----- Source records

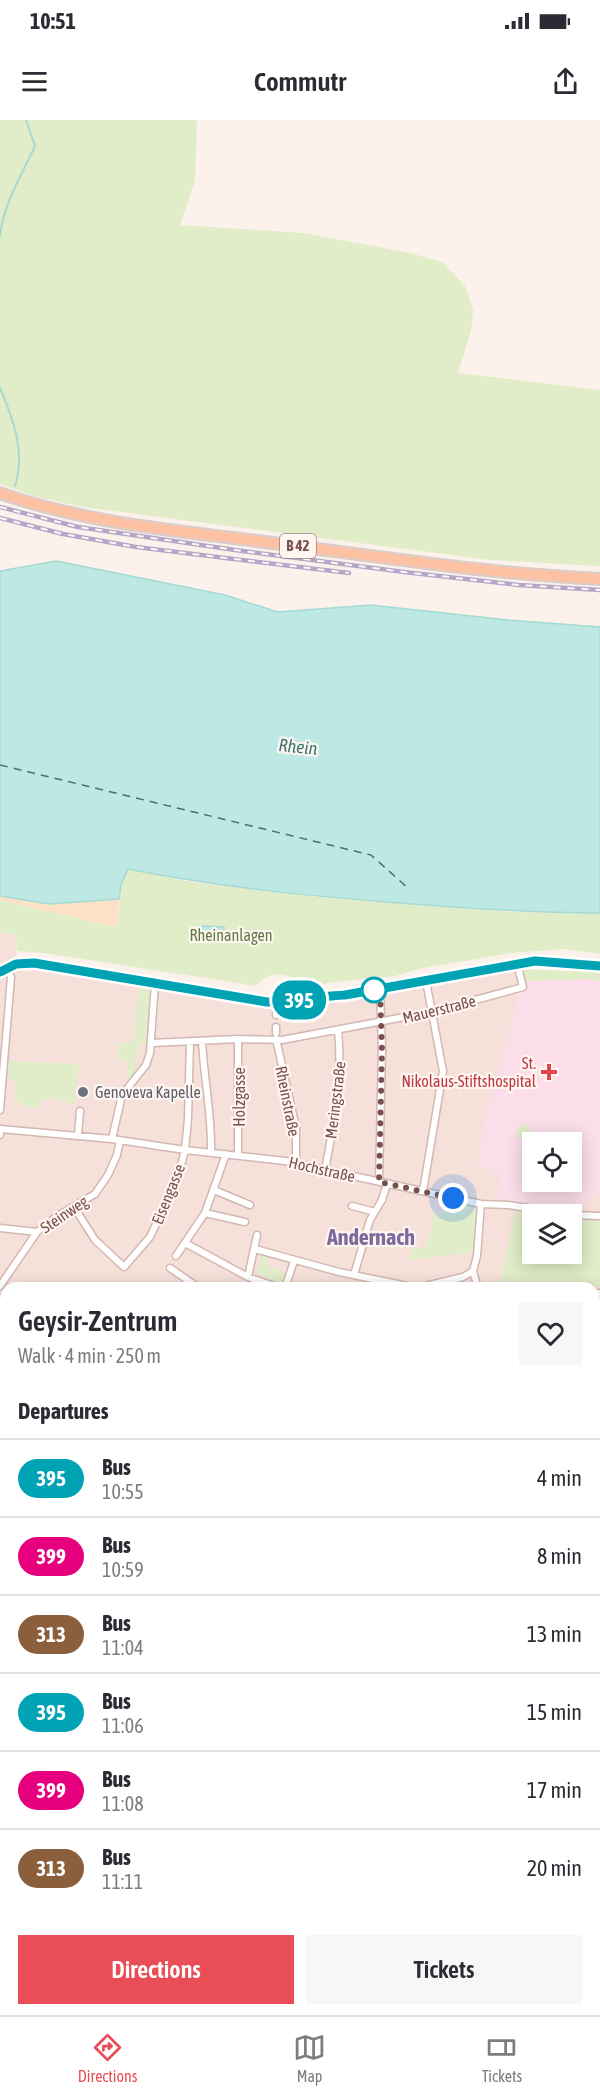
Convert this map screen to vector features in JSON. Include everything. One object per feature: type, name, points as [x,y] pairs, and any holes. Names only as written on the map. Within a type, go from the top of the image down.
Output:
[{"type":"main road","name":"B 42","points":[[0,493],[50,509],[121,523],[469,568],[600,579]]},
{"type":"street","points":[[0,1110],[11,977],[4,970],[16,964],[34,963],[277,1002],[298,1001],[327,995],[345,995],[517,963],[550,961],[600,966]]},
{"type":"street","name":"Mauerstraße","points":[[152,1043],[238,1039],[338,1030],[431,1012],[523,987],[517,963]]},
{"type":"street","points":[[423,1191],[442,1080],[441,1054],[426,981]]},
{"type":"street","points":[[112,1139],[122,1095],[146,1065],[152,1043],[155,983]]},
{"type":"street","points":[[379,1182],[382,1050],[380,989]]},
{"type":"street","points":[[276,1015],[277,1002]]},
{"type":"street","name":"Meringstraße","points":[[325,1170],[338,1099],[340,1054],[338,1030]]},
{"type":"street","name":"Rheinstraße","points":[[276,1035],[296,1128],[296,1163]]},
{"type":"street","name":"Holzgasse","points":[[238,1039],[238,1155]]},
{"type":"street","points":[[202,1041],[204,1078],[212,1124],[211,1153]]},
{"type":"street","name":"Eisengasse","points":[[74,1207],[95,1240],[124,1267],[150,1238],[178,1177],[185,1150],[190,1042]]},
{"type":"street","points":[[78,1136],[80,1110]]},
{"type":"street","name":"Hochstraße","points":[[0,1133],[112,1139],[296,1163],[481,1204],[509,1205],[570,1215],[600,1216]]},
{"type":"street","name":"Steinweg","points":[[3,1282],[37,1232],[95,1194],[108,1175],[117,1155],[120,1140]]},
{"type":"street","points":[[176,1256],[187,1244],[205,1214],[226,1155]]},
{"type":"street","points":[[354,1275],[370,1220],[382,1200],[387,1184]]},
{"type":"street","points":[[214,1190],[250,1205]]},
{"type":"street","points":[[476,1282],[473,1271],[477,1256],[481,1204]]},
{"type":"street","points":[[352,1206],[375,1212]]},
{"type":"street","points":[[205,1214],[244,1221]]},
{"type":"street","points":[[0,1228],[37,1232]]},
{"type":"street","points":[[248,1277],[257,1235]]},
{"type":"street","points":[[187,1244],[248,1277],[263,1282]]},
{"type":"street","points":[[255,1249],[294,1261],[393,1282]]},
{"type":"street","points":[[287,1282],[294,1261]]},
{"type":"street","points":[[170,1268],[190,1282]]},
{"type":"street","points":[[445,1282],[463,1277],[473,1271]]},
{"type":"shaded area","points":[[0,932],[16,935],[17,968],[41,968],[273,1008],[315,1006],[513,969],[600,973],[600,1282],[0,1282]]},
{"type":"shaded area","name":"St. Nikolaus-Stiftshospital","points":[[591,979],[600,982],[600,1189],[598,1197],[590,1197],[582,1206],[582,1204],[522,1205],[497,1201],[501,1174],[490,1172],[490,1168],[478,1166],[485,1120],[512,1024],[519,989],[525,986],[526,981]]},
{"type":"green space","points":[[0,120],[197,120],[195,181],[180,225],[303,233],[410,253],[442,262],[465,286],[473,310],[471,331],[458,373],[600,390],[600,566],[491,560],[82,507],[34,496],[0,484]]},
{"type":"green space","name":"Rheinanlagen","points":[[128,869],[192,882],[319,897],[508,912],[600,913],[600,954],[565,949],[511,953],[423,968],[395,976],[334,982],[299,989],[292,977],[281,975],[272,975],[256,986],[44,953],[17,951],[16,935],[0,932],[0,900],[114,926],[118,922],[121,884]]},
{"type":"green space","points":[[523,969],[598,972],[600,982],[591,979],[526,981]]},
{"type":"green space","points":[[140,984],[150,986],[146,1042],[142,1042],[135,1058],[137,1076],[128,1086],[127,1061],[118,1060],[117,1043],[135,1041],[136,1005]]},
{"type":"green space","points":[[7,1061],[79,1064],[74,1104],[51,1098],[38,1103],[38,1108],[22,1106],[15,1096],[16,1081],[7,1078]]},
{"type":"green space","points":[[519,1124],[531,1127],[530,1132],[522,1132],[522,1138],[515,1137]]},
{"type":"green space","points":[[453,1200],[478,1206],[473,1252],[409,1260],[412,1249],[426,1247],[435,1212],[441,1214],[446,1212]]},
{"type":"green space","points":[[516,1208],[522,1209],[522,1264],[582,1264],[582,1221],[600,1219],[600,1282],[500,1282]]},
{"type":"green space","points":[[261,1255],[269,1257],[267,1266],[286,1273],[284,1281],[270,1280],[257,1272]]},
{"type":"sand","points":[[0,896],[49,904],[119,899],[118,924],[111,926],[0,900]]},
{"type":"water","name":"Rhein","points":[[56,561],[225,595],[278,612],[371,605],[508,620],[600,627],[600,913],[500,910],[331,897],[230,886],[128,869],[121,884],[119,899],[49,904],[0,896],[0,571]]},
{"type":"water","points":[[202,926],[224,927],[224,939],[202,938]]},
{"type":"waterway","points":[[0,236],[9,201],[35,146],[26,120]]},
{"type":"waterway","points":[[0,388],[19,448],[15,486]]},
{"type":"ferry route","points":[[0,765],[371,855],[409,889]]},
{"type":"railway","points":[[0,507],[78,527],[235,550],[519,585],[600,590]]},
{"type":"railway","points":[[0,518],[63,534],[136,547],[349,573]]},
{"type":"bus line","name":"395","points":[[0,972],[16,964],[34,963],[267,1002],[287,1002],[327,995],[345,995],[517,963],[550,961],[600,966]]},
{"type":"place","name":"St. Nikolaus-Stiftshospital","points":[[549,1072]]},
{"type":"place","name":"Genoveva Kapelle","points":[[83,1092]]},
{"type":"district","name":"Andernach","points":[[371,1237]]},
{"type":"route","points":[[374,990],[380,989],[382,1050],[379,1182],[453,1198]]}]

----------

→ **What the task requires**: Retype all the records shown above, character for character. Omit every picture.

→ **Problem solution**:
Convert this map screen to vector features in JSON. Include everything. One object per feature: type, name, points as [x,y] pairs, and any holes. Names only as written on the map. Within a type, go from the top of the image down.
Output:
[{"type":"main road","name":"B 42","points":[[0,493],[50,509],[121,523],[469,568],[600,579]]},
{"type":"street","points":[[0,1110],[11,977],[4,970],[16,964],[34,963],[277,1002],[298,1001],[327,995],[345,995],[517,963],[550,961],[600,966]]},
{"type":"street","name":"Mauerstraße","points":[[152,1043],[238,1039],[338,1030],[431,1012],[523,987],[517,963]]},
{"type":"street","points":[[423,1191],[442,1080],[441,1054],[426,981]]},
{"type":"street","points":[[112,1139],[122,1095],[146,1065],[152,1043],[155,983]]},
{"type":"street","points":[[379,1182],[382,1050],[380,989]]},
{"type":"street","points":[[276,1015],[277,1002]]},
{"type":"street","name":"Meringstraße","points":[[325,1170],[338,1099],[340,1054],[338,1030]]},
{"type":"street","name":"Rheinstraße","points":[[276,1035],[296,1128],[296,1163]]},
{"type":"street","name":"Holzgasse","points":[[238,1039],[238,1155]]},
{"type":"street","points":[[202,1041],[204,1078],[212,1124],[211,1153]]},
{"type":"street","name":"Eisengasse","points":[[74,1207],[95,1240],[124,1267],[150,1238],[178,1177],[185,1150],[190,1042]]},
{"type":"street","points":[[78,1136],[80,1110]]},
{"type":"street","name":"Hochstraße","points":[[0,1133],[112,1139],[296,1163],[481,1204],[509,1205],[570,1215],[600,1216]]},
{"type":"street","name":"Steinweg","points":[[3,1282],[37,1232],[95,1194],[108,1175],[117,1155],[120,1140]]},
{"type":"street","points":[[176,1256],[187,1244],[205,1214],[226,1155]]},
{"type":"street","points":[[354,1275],[370,1220],[382,1200],[387,1184]]},
{"type":"street","points":[[214,1190],[250,1205]]},
{"type":"street","points":[[476,1282],[473,1271],[477,1256],[481,1204]]},
{"type":"street","points":[[352,1206],[375,1212]]},
{"type":"street","points":[[205,1214],[244,1221]]},
{"type":"street","points":[[0,1228],[37,1232]]},
{"type":"street","points":[[248,1277],[257,1235]]},
{"type":"street","points":[[187,1244],[248,1277],[263,1282]]},
{"type":"street","points":[[255,1249],[294,1261],[393,1282]]},
{"type":"street","points":[[287,1282],[294,1261]]},
{"type":"street","points":[[170,1268],[190,1282]]},
{"type":"street","points":[[445,1282],[463,1277],[473,1271]]},
{"type":"shaded area","points":[[0,932],[16,935],[17,968],[41,968],[273,1008],[315,1006],[513,969],[600,973],[600,1282],[0,1282]]},
{"type":"shaded area","name":"St. Nikolaus-Stiftshospital","points":[[591,979],[600,982],[600,1189],[598,1197],[590,1197],[582,1206],[582,1204],[522,1205],[497,1201],[501,1174],[490,1172],[490,1168],[478,1166],[485,1120],[512,1024],[519,989],[525,986],[526,981]]},
{"type":"green space","points":[[0,120],[197,120],[195,181],[180,225],[303,233],[410,253],[442,262],[465,286],[473,310],[471,331],[458,373],[600,390],[600,566],[491,560],[82,507],[34,496],[0,484]]},
{"type":"green space","name":"Rheinanlagen","points":[[128,869],[192,882],[319,897],[508,912],[600,913],[600,954],[565,949],[511,953],[423,968],[395,976],[334,982],[299,989],[292,977],[281,975],[272,975],[256,986],[44,953],[17,951],[16,935],[0,932],[0,900],[114,926],[118,922],[121,884]]},
{"type":"green space","points":[[523,969],[598,972],[600,982],[591,979],[526,981]]},
{"type":"green space","points":[[140,984],[150,986],[146,1042],[142,1042],[135,1058],[137,1076],[128,1086],[127,1061],[118,1060],[117,1043],[135,1041],[136,1005]]},
{"type":"green space","points":[[7,1061],[79,1064],[74,1104],[51,1098],[38,1103],[38,1108],[22,1106],[15,1096],[16,1081],[7,1078]]},
{"type":"green space","points":[[519,1124],[531,1127],[530,1132],[522,1132],[522,1138],[515,1137]]},
{"type":"green space","points":[[453,1200],[478,1206],[473,1252],[409,1260],[412,1249],[426,1247],[435,1212],[441,1214],[446,1212]]},
{"type":"green space","points":[[516,1208],[522,1209],[522,1264],[582,1264],[582,1221],[600,1219],[600,1282],[500,1282]]},
{"type":"green space","points":[[261,1255],[269,1257],[267,1266],[286,1273],[284,1281],[270,1280],[257,1272]]},
{"type":"sand","points":[[0,896],[49,904],[119,899],[118,924],[111,926],[0,900]]},
{"type":"water","name":"Rhein","points":[[56,561],[225,595],[278,612],[371,605],[508,620],[600,627],[600,913],[500,910],[331,897],[230,886],[128,869],[121,884],[119,899],[49,904],[0,896],[0,571]]},
{"type":"water","points":[[202,926],[224,927],[224,939],[202,938]]},
{"type":"waterway","points":[[0,236],[9,201],[35,146],[26,120]]},
{"type":"waterway","points":[[0,388],[19,448],[15,486]]},
{"type":"ferry route","points":[[0,765],[371,855],[409,889]]},
{"type":"railway","points":[[0,507],[78,527],[235,550],[519,585],[600,590]]},
{"type":"railway","points":[[0,518],[63,534],[136,547],[349,573]]},
{"type":"bus line","name":"395","points":[[0,972],[16,964],[34,963],[267,1002],[287,1002],[327,995],[345,995],[517,963],[550,961],[600,966]]},
{"type":"place","name":"St. Nikolaus-Stiftshospital","points":[[549,1072]]},
{"type":"place","name":"Genoveva Kapelle","points":[[83,1092]]},
{"type":"district","name":"Andernach","points":[[371,1237]]},
{"type":"route","points":[[374,990],[380,989],[382,1050],[379,1182],[453,1198]]}]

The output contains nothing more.